## TASK GOAL
In the records below, the line containing "TODO: default plugins for all files., owner: MW" is the first to keep. Retype it and all later lines exactly, through the end.

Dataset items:
[Start of section]

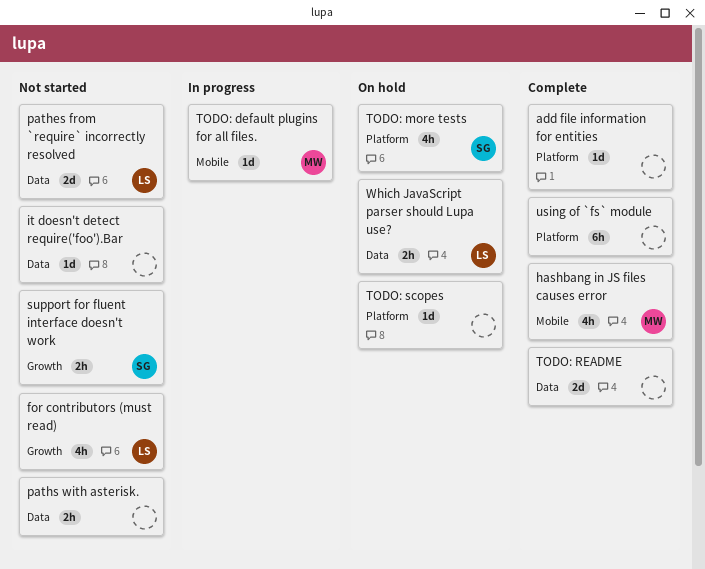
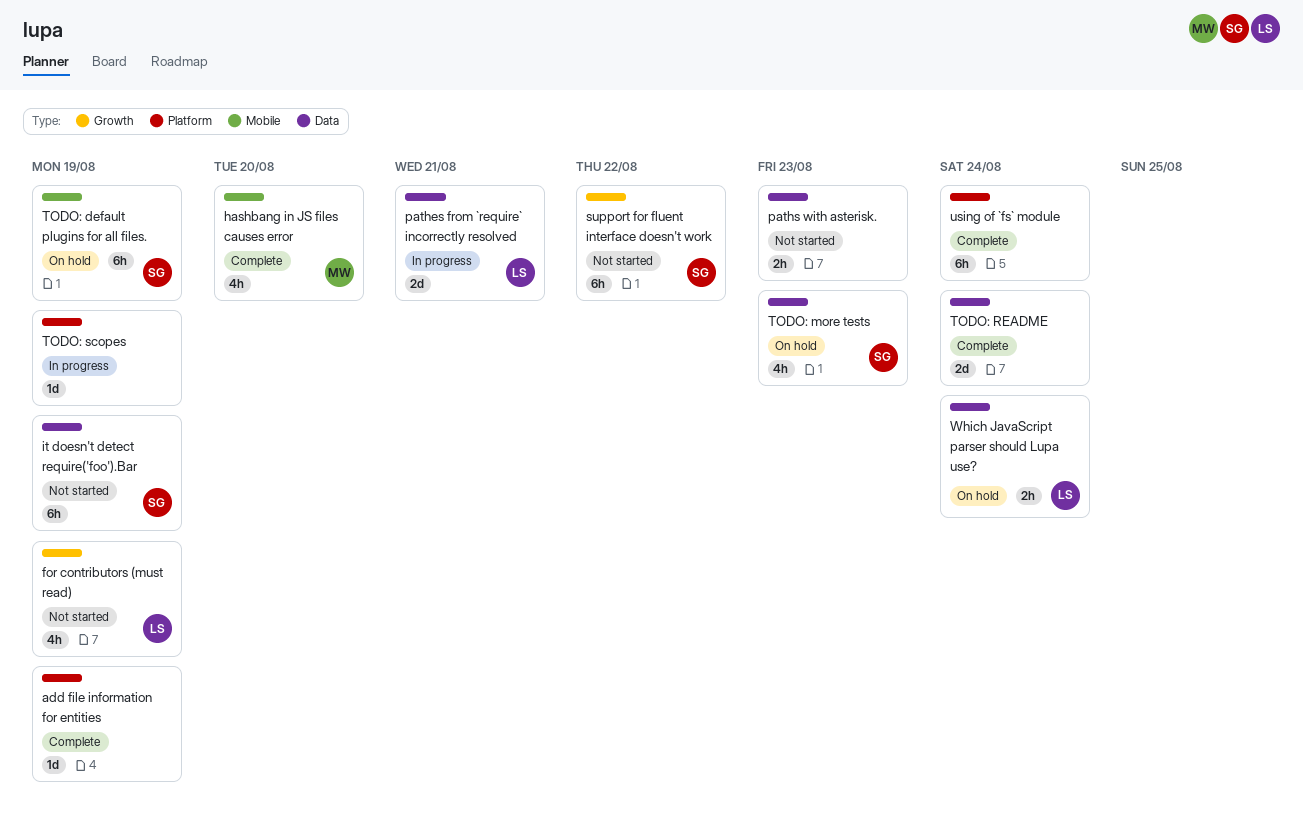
it doesn't detect require('foo').Bar, owner: none -> SG
it doesn't detect require('foo').Bar, estimate: 1d -> 6h
pathes from `require` incorrectly resolved, status: Not started -> In progress
support for fluent interface doesn't work, estimate: 2h -> 6h
TODO: default plugins for all files., status: In progress -> On hold
TODO: default plugins for all files., owner: MW -> SG
TODO: default plugins for all files., estimate: 1d -> 6h
TODO: more tests, label: Platform -> Data
TODO: scopes, status: On hold -> In progress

[End of section]

## EXERCISE OUTPUT
TODO: default plugins for all files., owner: MW -> SG
TODO: default plugins for all files., estimate: 1d -> 6h
TODO: more tests, label: Platform -> Data
TODO: scopes, status: On hold -> In progress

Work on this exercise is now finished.